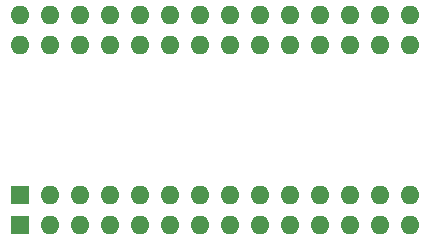
<source format=gbl>
%TF.GenerationSoftware,KiCad,Pcbnew,(5.1.9)-1*%
%TF.CreationDate,2021-06-07T23:04:27-04:00*%
%TF.ProjectId,cbm-pla,63626d2d-706c-4612-9e6b-696361645f70,rev?*%
%TF.SameCoordinates,Original*%
%TF.FileFunction,Copper,L2,Bot*%
%TF.FilePolarity,Positive*%
%FSLAX46Y46*%
G04 Gerber Fmt 4.6, Leading zero omitted, Abs format (unit mm)*
G04 Created by KiCad (PCBNEW (5.1.9)-1) date 2021-06-07 23:04:27*
%MOMM*%
%LPD*%
G01*
G04 APERTURE LIST*
%TA.AperFunction,ComponentPad*%
%ADD10O,1.600000X1.600000*%
%TD*%
%TA.AperFunction,ComponentPad*%
%ADD11R,1.600000X1.600000*%
%TD*%
G04 APERTURE END LIST*
D10*
%TO.P,J2,28*%
%TO.N,P28*%
X133896100Y-71577200D03*
%TO.P,J2,14*%
%TO.N,P14*%
X166916100Y-86817200D03*
%TO.P,J2,27*%
%TO.N,P27*%
X136436100Y-71577200D03*
%TO.P,J2,13*%
%TO.N,P13*%
X164376100Y-86817200D03*
%TO.P,J2,26*%
%TO.N,P26*%
X138976100Y-71577200D03*
%TO.P,J2,12*%
%TO.N,P12*%
X161836100Y-86817200D03*
%TO.P,J2,25*%
%TO.N,P25*%
X141516100Y-71577200D03*
%TO.P,J2,11*%
%TO.N,P11*%
X159296100Y-86817200D03*
%TO.P,J2,24*%
%TO.N,P24*%
X144056100Y-71577200D03*
%TO.P,J2,10*%
%TO.N,Net-(J1-Pad20)*%
X156756100Y-86817200D03*
%TO.P,J2,23*%
%TO.N,P23*%
X146596100Y-71577200D03*
%TO.P,J2,9*%
%TO.N,P9*%
X154216100Y-86817200D03*
%TO.P,J2,22*%
%TO.N,Net-(J1-Pad19)*%
X149136100Y-71577200D03*
%TO.P,J2,8*%
%TO.N,P8*%
X151676100Y-86817200D03*
%TO.P,J2,21*%
%TO.N,P21*%
X151676100Y-71577200D03*
%TO.P,J2,7*%
%TO.N,P7*%
X149136100Y-86817200D03*
%TO.P,J2,20*%
%TO.N,Net-(J1-Pad19)*%
X154216100Y-71577200D03*
%TO.P,J2,6*%
%TO.N,P6*%
X146596100Y-86817200D03*
%TO.P,J2,19*%
%TO.N,Net-(J1-Pad10)*%
X156756100Y-71577200D03*
%TO.P,J2,5*%
%TO.N,P5*%
X144056100Y-86817200D03*
%TO.P,J2,18*%
%TO.N,P18*%
X159296100Y-71577200D03*
%TO.P,J2,4*%
%TO.N,P4*%
X141516100Y-86817200D03*
%TO.P,J2,17*%
%TO.N,P17*%
X161836100Y-71577200D03*
%TO.P,J2,3*%
%TO.N,P3*%
X138976100Y-86817200D03*
%TO.P,J2,16*%
%TO.N,P16*%
X164376100Y-71577200D03*
%TO.P,J2,2*%
%TO.N,P2*%
X136436100Y-86817200D03*
%TO.P,J2,15*%
%TO.N,P15*%
X166916100Y-71577200D03*
D11*
%TO.P,J2,1*%
%TO.N,Net-(J1-Pad22)*%
X133896100Y-86817200D03*
%TD*%
D10*
%TO.P,J1,28*%
%TO.N,P28*%
X133896100Y-74066400D03*
%TO.P,J1,14*%
%TO.N,P14*%
X166916100Y-89306400D03*
%TO.P,J1,27*%
%TO.N,P27*%
X136436100Y-74066400D03*
%TO.P,J1,13*%
%TO.N,P13*%
X164376100Y-89306400D03*
%TO.P,J1,26*%
%TO.N,P26*%
X138976100Y-74066400D03*
%TO.P,J1,12*%
%TO.N,P12*%
X161836100Y-89306400D03*
%TO.P,J1,25*%
%TO.N,P25*%
X141516100Y-74066400D03*
%TO.P,J1,11*%
%TO.N,P11*%
X159296100Y-89306400D03*
%TO.P,J1,24*%
%TO.N,P24*%
X144056100Y-74066400D03*
%TO.P,J1,10*%
%TO.N,Net-(J1-Pad10)*%
X156756100Y-89306400D03*
%TO.P,J1,23*%
%TO.N,P23*%
X146596100Y-74066400D03*
%TO.P,J1,9*%
%TO.N,P9*%
X154216100Y-89306400D03*
%TO.P,J1,22*%
%TO.N,Net-(J1-Pad22)*%
X149136100Y-74066400D03*
%TO.P,J1,8*%
%TO.N,P8*%
X151676100Y-89306400D03*
%TO.P,J1,21*%
%TO.N,P21*%
X151676100Y-74066400D03*
%TO.P,J1,7*%
%TO.N,P7*%
X149136100Y-89306400D03*
%TO.P,J1,20*%
%TO.N,Net-(J1-Pad20)*%
X154216100Y-74066400D03*
%TO.P,J1,6*%
%TO.N,P6*%
X146596100Y-89306400D03*
%TO.P,J1,19*%
%TO.N,Net-(J1-Pad19)*%
X156756100Y-74066400D03*
%TO.P,J1,5*%
%TO.N,P5*%
X144056100Y-89306400D03*
%TO.P,J1,18*%
%TO.N,P18*%
X159296100Y-74066400D03*
%TO.P,J1,4*%
%TO.N,P4*%
X141516100Y-89306400D03*
%TO.P,J1,17*%
%TO.N,P17*%
X161836100Y-74066400D03*
%TO.P,J1,3*%
%TO.N,P3*%
X138976100Y-89306400D03*
%TO.P,J1,16*%
%TO.N,P16*%
X164376100Y-74066400D03*
%TO.P,J1,2*%
%TO.N,P2*%
X136436100Y-89306400D03*
%TO.P,J1,15*%
%TO.N,P15*%
X166916100Y-74066400D03*
D11*
%TO.P,J1,1*%
%TO.N,N/C*%
X133896100Y-89306400D03*
%TD*%
M02*

</source>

***

→ TASK OBJECTIVE
Using the material above, set down every line exactly, but skip the pictures.

→ TASK RESPONSE
<source format=gbl>
%TF.GenerationSoftware,KiCad,Pcbnew,(5.1.9)-1*%
%TF.CreationDate,2021-06-07T23:04:27-04:00*%
%TF.ProjectId,cbm-pla,63626d2d-706c-4612-9e6b-696361645f70,rev?*%
%TF.SameCoordinates,Original*%
%TF.FileFunction,Copper,L2,Bot*%
%TF.FilePolarity,Positive*%
%FSLAX46Y46*%
G04 Gerber Fmt 4.6, Leading zero omitted, Abs format (unit mm)*
G04 Created by KiCad (PCBNEW (5.1.9)-1) date 2021-06-07 23:04:27*
%MOMM*%
%LPD*%
G01*
G04 APERTURE LIST*
%TA.AperFunction,ComponentPad*%
%ADD10O,1.600000X1.600000*%
%TD*%
%TA.AperFunction,ComponentPad*%
%ADD11R,1.600000X1.600000*%
%TD*%
G04 APERTURE END LIST*
D10*
%TO.P,J2,28*%
%TO.N,P28*%
X133896100Y-71577200D03*
%TO.P,J2,14*%
%TO.N,P14*%
X166916100Y-86817200D03*
%TO.P,J2,27*%
%TO.N,P27*%
X136436100Y-71577200D03*
%TO.P,J2,13*%
%TO.N,P13*%
X164376100Y-86817200D03*
%TO.P,J2,26*%
%TO.N,P26*%
X138976100Y-71577200D03*
%TO.P,J2,12*%
%TO.N,P12*%
X161836100Y-86817200D03*
%TO.P,J2,25*%
%TO.N,P25*%
X141516100Y-71577200D03*
%TO.P,J2,11*%
%TO.N,P11*%
X159296100Y-86817200D03*
%TO.P,J2,24*%
%TO.N,P24*%
X144056100Y-71577200D03*
%TO.P,J2,10*%
%TO.N,Net-(J1-Pad20)*%
X156756100Y-86817200D03*
%TO.P,J2,23*%
%TO.N,P23*%
X146596100Y-71577200D03*
%TO.P,J2,9*%
%TO.N,P9*%
X154216100Y-86817200D03*
%TO.P,J2,22*%
%TO.N,Net-(J1-Pad19)*%
X149136100Y-71577200D03*
%TO.P,J2,8*%
%TO.N,P8*%
X151676100Y-86817200D03*
%TO.P,J2,21*%
%TO.N,P21*%
X151676100Y-71577200D03*
%TO.P,J2,7*%
%TO.N,P7*%
X149136100Y-86817200D03*
%TO.P,J2,20*%
%TO.N,Net-(J1-Pad19)*%
X154216100Y-71577200D03*
%TO.P,J2,6*%
%TO.N,P6*%
X146596100Y-86817200D03*
%TO.P,J2,19*%
%TO.N,Net-(J1-Pad10)*%
X156756100Y-71577200D03*
%TO.P,J2,5*%
%TO.N,P5*%
X144056100Y-86817200D03*
%TO.P,J2,18*%
%TO.N,P18*%
X159296100Y-71577200D03*
%TO.P,J2,4*%
%TO.N,P4*%
X141516100Y-86817200D03*
%TO.P,J2,17*%
%TO.N,P17*%
X161836100Y-71577200D03*
%TO.P,J2,3*%
%TO.N,P3*%
X138976100Y-86817200D03*
%TO.P,J2,16*%
%TO.N,P16*%
X164376100Y-71577200D03*
%TO.P,J2,2*%
%TO.N,P2*%
X136436100Y-86817200D03*
%TO.P,J2,15*%
%TO.N,P15*%
X166916100Y-71577200D03*
D11*
%TO.P,J2,1*%
%TO.N,Net-(J1-Pad22)*%
X133896100Y-86817200D03*
%TD*%
D10*
%TO.P,J1,28*%
%TO.N,P28*%
X133896100Y-74066400D03*
%TO.P,J1,14*%
%TO.N,P14*%
X166916100Y-89306400D03*
%TO.P,J1,27*%
%TO.N,P27*%
X136436100Y-74066400D03*
%TO.P,J1,13*%
%TO.N,P13*%
X164376100Y-89306400D03*
%TO.P,J1,26*%
%TO.N,P26*%
X138976100Y-74066400D03*
%TO.P,J1,12*%
%TO.N,P12*%
X161836100Y-89306400D03*
%TO.P,J1,25*%
%TO.N,P25*%
X141516100Y-74066400D03*
%TO.P,J1,11*%
%TO.N,P11*%
X159296100Y-89306400D03*
%TO.P,J1,24*%
%TO.N,P24*%
X144056100Y-74066400D03*
%TO.P,J1,10*%
%TO.N,Net-(J1-Pad10)*%
X156756100Y-89306400D03*
%TO.P,J1,23*%
%TO.N,P23*%
X146596100Y-74066400D03*
%TO.P,J1,9*%
%TO.N,P9*%
X154216100Y-89306400D03*
%TO.P,J1,22*%
%TO.N,Net-(J1-Pad22)*%
X149136100Y-74066400D03*
%TO.P,J1,8*%
%TO.N,P8*%
X151676100Y-89306400D03*
%TO.P,J1,21*%
%TO.N,P21*%
X151676100Y-74066400D03*
%TO.P,J1,7*%
%TO.N,P7*%
X149136100Y-89306400D03*
%TO.P,J1,20*%
%TO.N,Net-(J1-Pad20)*%
X154216100Y-74066400D03*
%TO.P,J1,6*%
%TO.N,P6*%
X146596100Y-89306400D03*
%TO.P,J1,19*%
%TO.N,Net-(J1-Pad19)*%
X156756100Y-74066400D03*
%TO.P,J1,5*%
%TO.N,P5*%
X144056100Y-89306400D03*
%TO.P,J1,18*%
%TO.N,P18*%
X159296100Y-74066400D03*
%TO.P,J1,4*%
%TO.N,P4*%
X141516100Y-89306400D03*
%TO.P,J1,17*%
%TO.N,P17*%
X161836100Y-74066400D03*
%TO.P,J1,3*%
%TO.N,P3*%
X138976100Y-89306400D03*
%TO.P,J1,16*%
%TO.N,P16*%
X164376100Y-74066400D03*
%TO.P,J1,2*%
%TO.N,P2*%
X136436100Y-89306400D03*
%TO.P,J1,15*%
%TO.N,P15*%
X166916100Y-74066400D03*
D11*
%TO.P,J1,1*%
%TO.N,N/C*%
X133896100Y-89306400D03*
%TD*%
M02*

</source>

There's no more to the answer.